— Свободно, — сказал Пронек. — Разговаривали. Только он замолкал когда. Вроде отключался.
— Глаза у тебя! Как свет сквозь воду. Ты хоть смотрел когда на себя в зеркало? А Дмитрий Алексеевич… Ну дед! «Ах, едят вас мухи». «Драгоценные мои люди!» И зуб в точности. Ишь, ашширяется. Выпить приглашает… Хоть раз бы взглянуть, как у Андрея это получается… Я свинью с ним колол, разговаривал… А он ничего про себя не рассказал…
Замолчали.
Пропахшие бензином мужики сидели без циничных подначек, без ерничанья. Рядом с ними девочка замерла, остановилась на полувздохе и не проронила ни слова. Не встревал с разговорами шалопаистый Кузеванов. Все были сегодня моими гостями.
Сколько раз я напрашивался к Прокудину на комбайн, и он, подавая руку, поднимал меня, еще студента, на сиденье и, облепленный осотовым пухом, протягивал очки. «Все учишься?» — спрашивал, наклоняясь. И не догадывался, что́ я видел оттуда.
Я помню его ночью на гусеничном тракторе в сполохах огня, гудящего в ведре. От трактора шибало железным морозом — лицо каменело, — сорокаградусный мороз у деревянных стен был терпимей. А он готовил трактор, жег солярку. Мы, собравшись ехать за дровами, ждали, когда трактор заведется. Прокудин не искал сочувствия, не чертыхался, не снисходил до просьбы помочь. В своем деле он был над нами. Любая работа в колхозе для него — непреложность. В деревне Прокудин был надежен.
Ерохин, многосемейный флегматик, равнодушный ко всему на свете, кроме своего трактора, с глубокой отрешенностью сидел перед незнакомым видением и не слушал, что буробит Прокудин. Эти мужики вызывали во мне доверие. Они не знали, что такое поза.
Мне не нужны уже были отзывы о моей картине. Я видел лица людей перед нею, и мне хватало их молчания в сумеречной комнате.
— Тебе не жалко ее отдавать? — спросили у Пронька. — Здесь же ты. Это как-то неправильно… Вроде ты себя отдавал, отдавал… Получился… А тебя без спроса увезут. Неправильно… — повторил, не соглашаясь, Прокудин. Наклонился к этюднику, взял тюбик краски. Он показался ему тяжелым. Повзвешивал его на ладони, стал откручивать колпачок. Повернулся к Павле.
— Э-э… ты вроде испуганная, Давай губы намажу. Сразу кому-нибудь понравишься, Я знаю, с кем ты провожалась…
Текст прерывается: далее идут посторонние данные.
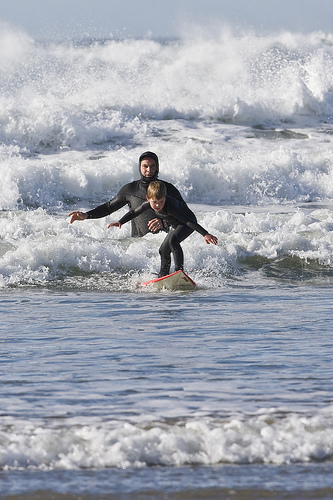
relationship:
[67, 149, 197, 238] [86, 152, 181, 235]
adult wearing wetsuit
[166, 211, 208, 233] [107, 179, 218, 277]
arm on a boy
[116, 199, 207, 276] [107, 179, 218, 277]
wetsuit on boy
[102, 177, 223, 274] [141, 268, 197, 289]
boy on surfboard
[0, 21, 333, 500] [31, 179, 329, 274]
water between waves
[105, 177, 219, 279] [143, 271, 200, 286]
boy on surfboard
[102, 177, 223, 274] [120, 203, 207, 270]
boy in wetsuit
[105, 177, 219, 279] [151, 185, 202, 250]
boy wearing wetsuit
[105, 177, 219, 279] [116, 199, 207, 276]
boy wearing wetsuit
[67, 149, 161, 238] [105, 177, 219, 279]
adult and boy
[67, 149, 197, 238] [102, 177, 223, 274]
adult teaching boy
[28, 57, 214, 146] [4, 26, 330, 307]
foam coming from waves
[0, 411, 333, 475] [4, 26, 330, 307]
foam coming from waves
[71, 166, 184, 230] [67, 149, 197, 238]
wetsuit on adult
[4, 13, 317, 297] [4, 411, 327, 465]
waves has foam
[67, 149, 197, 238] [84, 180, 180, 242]
adult has wetsuit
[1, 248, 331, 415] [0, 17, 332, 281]
water has waves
Павля тяжело посмотрела на него, и Прокудин отстал. Громко удивился:
— А что это Андрея нет? И дом нараспашку. Наверно, сегодня кочегарит?
— Мужики, об отсутствующих не говорят.
Я шагнул к ним.
— Мы тут расположились. Без спросу.
— Андрей, ты колхозник и колхозник. За дровами ездишь, сено возишь. Кочегаром заделался… Что-то тут не то! Что-то непонятно. Ты притворяешься, выходит? Теперь у нас разговор есть…
— Сначала разденемся, — сказал я. — А если мы чуть мать подождем? У меня кой-какие запасы есть.
— Подождем. Вот что скажи… — Вся инициатива была у Прокудина. Пронек держался отчужденно. Мне казалось, что он старше других.
— Так что сказать? — готовый к ответу, спросил я.
И присел на подоконник.
XII
Шоферы еще не пришли, когда я сдал дежурство Дмитрию Алексеевичу. Было раннее утро. Свежее колебание воздуха над землей холодило лицо. С тяжелых от работы рук сходила усталость. Я отдавался весне и впервые никуда не спешил.
Навстречу мне в тени плотной ограды шла Катя Холшевникова. Чтобы не ступать в грязь, она перехватывалась руками за колья, осторожно выбирая протоптанные следы на бровке. Разойтись было невозможно, и, уступая дорогу, я сполз ботинками в грязь.
Катя остановилась в неожиданном замешательстве, не готовая что-либо сказать. На ее лице под нахлобученным платком лежала милая нежная измученность.
Затянувшееся молчание пугало.
— Ты картину свою уже закончил?
— Да. Я ее отправляю.
— Отправляешь? А я хотела Колю Портнягина к тебе прислать. Посмотреть. Он успеет?
Мы оба понимали, что совсем, совсем не о том сейчас говорим. Но чтобы я не думал так, с неумолимой недоступностью потребовала:
— Ну, я пойду?
Она пересекла переулок, постояла у дощатой веранды школы, неторопливо выдавливая каблуками сапожек узоры в оттаявшей земле, и, будто опомнившись, взбежала по высоким ступенькам.